Dorothy Thompson was an American journalist, expelled from Nazi Germany in 1934. Harper’s printed an essay by her in 1941 entitled “Who Goes Nazi?“. It’s a kind of parlour game, she tells us. A mental party exercise to analyse the attendees and guess who would “go Nazi”. She says, for example, that:
Nazism has nothing to do with race and nationality. It appeals to a certain type of mind.
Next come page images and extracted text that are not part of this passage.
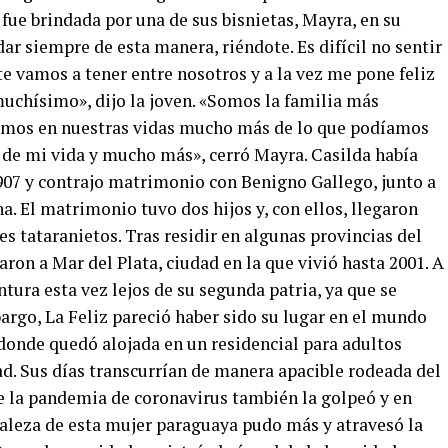
 fue brindada por una de sus bisnietas, Mayra, en su
dar siempre de esta manera, riéndote. Es difícil no sentir
e vamos a tener entre nosotros y a la vez me pone feliz
uchísimo», dijo la joven. «Somos la familia más
vimos en nuestras vidas mucho más de lo que podíamos
o de mi vida y mucho más», cerró Mayra. Casilda había
1907 y contrajo matrimonio con Benigno Gallego, junto a
a. El matrimonio tuvo dos hijos y, con ellos, llegaron
es tataranietos. Tras residir en algunas provincias del
aron a Mar del Plata, ciudad en la que vivió hasta 2001. A
ura esta vez lejos de su segunda patria, ya que se
argo, La Feliz pareció haber sido su lugar en el mundo
 donde quedó alojada en un residencial para adultos
ad. Sus días transcurrían de manera apacible rodeada del
ue la pandemia de coronavirus también la golpeó y en
taleza de esta mujer paraguaya pudo más y atravesó la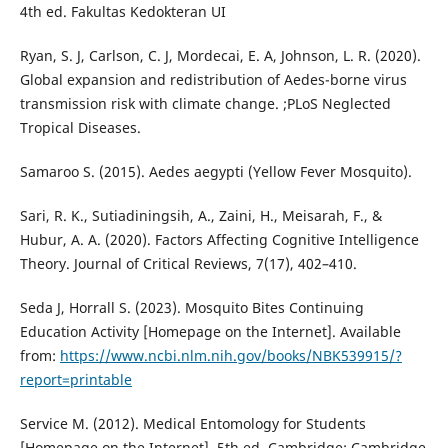
4th ed. Fakultas Kedokteran UI
Ryan, S. J, Carlson, C. J, Mordecai, E. A, Johnson, L. R. (2020).
Global expansion and redistribution of Aedes-borne virus
transmission risk with climate change. ;PLoS Neglected
Tropical Diseases.
Samaroo S. (2015). Aedes aegypti (Yellow Fever Mosquito).
Sari, R. K., Sutiadiningsih, A., Zaini, H., Meisarah, F., &
Hubur, A. A. (2020). Factors Affecting Cognitive Intelligence
Theory. Journal of Critical Reviews, 7(17), 402–410.
Seda J, Horrall S. (2023). Mosquito Bites Continuing
Education Activity [Homepage on the Internet]. Available
from:
https://www.ncbi.nlm.nih.gov/books/NBK539915/?
report=printable
Service M. (2012). Medical Entomology for Students
[Homepage on the Internet]. 5th ed. Cambridge: Cambridge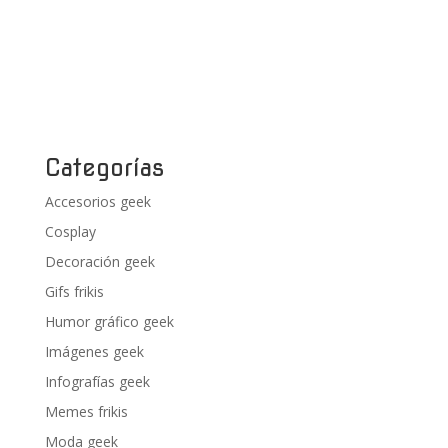
Categorías
Accesorios geek
Cosplay
Decoración geek
Gifs frikis
Humor gráfico geek
Imágenes geek
Infografías geek
Memes frikis
Moda geek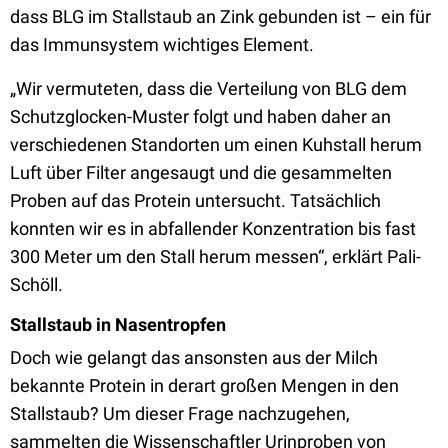
dass BLG im Stallstaub an Zink gebunden ist – ein für
das Immunsystem wichtiges Element.
„Wir vermuteten, dass die Verteilung von BLG dem
Schutzglocken-Muster folgt und haben daher an
verschiedenen Standorten um einen Kuhstall herum
Luft über Filter angesaugt und die gesammelten
Proben auf das Protein untersucht. Tatsächlich
konnten wir es in abfallender Konzentration bis fast
300 Meter um den Stall herum messen“,
erklärt Pali-
Schöll.
Stall
staub in Nasentropfen
Doch wie gelangt das ansonsten aus der Milch
bekannte Protein in derart großen Mengen in den
Stallstaub? Um dieser Frage nachzugehen,
sammelten die Wissenschaftler Urinproben von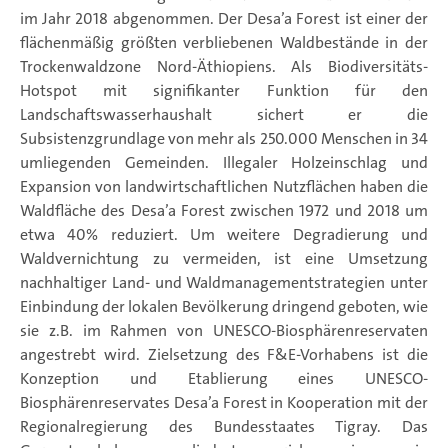
im Jahr 2018 abgenommen. Der Desa’a Forest ist einer der
flächenmäßig größten verbliebenen Waldbestände in der
Trockenwaldzone Nord-Äthiopiens. Als Biodiversitäts-
Hotspot mit signifikanter Funktion für den
Landschaftswasserhaushalt sichert er die
Subsistenzgrundlage von mehr als 250.000 Menschen in 34
umliegenden Gemeinden. Illegaler Holzeinschlag und
Expansion von landwirtschaftlichen Nutzflächen haben die
Waldfläche des Desa’a Forest zwischen 1972 und 2018 um
etwa 40% reduziert. Um weitere Degradierung und
Waldvernichtung zu vermeiden, ist eine Umsetzung
nachhaltiger Land- und Waldmanagementstrategien unter
Einbindung der lokalen Bevölkerung dringend geboten, wie
sie z.B. im Rahmen von UNESCO-Biosphärenreservaten
angestrebt wird. Zielsetzung des F&E-Vorhabens ist die
Konzeption und Etablierung eines UNESCO-
Biosphärenreservates Desa’a Forest in Kooperation mit der
Regionalregierung des Bundesstaates Tigray. Das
It is also, to an immense extent, the disease of a generation–the
generation which was either young or unborn at the end of the last war. This is as true of Englishmen, Frenchmen, and Americans as of Germans. It is the disease of the so-called “lost generation.”Sometimes I think there are direct biological factors at work–a type of education, feeding, and physical training which has produced a new kind of human being with an imbalance in his nature. He has been fed vitamins and filled with energies that are beyond the capacity of his intellect to discipline. He has been treated to forms of education which have released him from inhibitions. His body is vigorous. His mind is childish. His soul has been almost completely neglected.
And so she goes, one by one, around the various people at her hypothetical gathering and dissects them. Have a read of the article. While I don’t agree wholeheartedly with all of Thompson’s analyses, I do agree with her more than I disagree. I think she leaves out, for example, the Deceptive Do-Gooder, but I can’t work up the energy to progress this thought right now. Maybe later. Reading her smooth style of writing, you feel you are being spoken to by a friend. And so the last paragraphs are all the more telling:
[T]he frustrated and humiliated intellectual, the rich and scared speculator, the spoiled son, the labor tyrant, the fellow who has achieved success by smelling out the wind of success–they would all go Nazi in a crisis..
…Those who haven’t anything in them to tell them what they like and what they don’t–whether it is breeding, or happiness, or wisdom, or a code, however old-fashioned or however modern, go Nazi. It’s an amusing game. Try it at the next big party you go to.
If something in you resonated to what Thompson wrote, go to her Wikipedia entry and scroll down to her Quotations. You’ll find more food for thought there.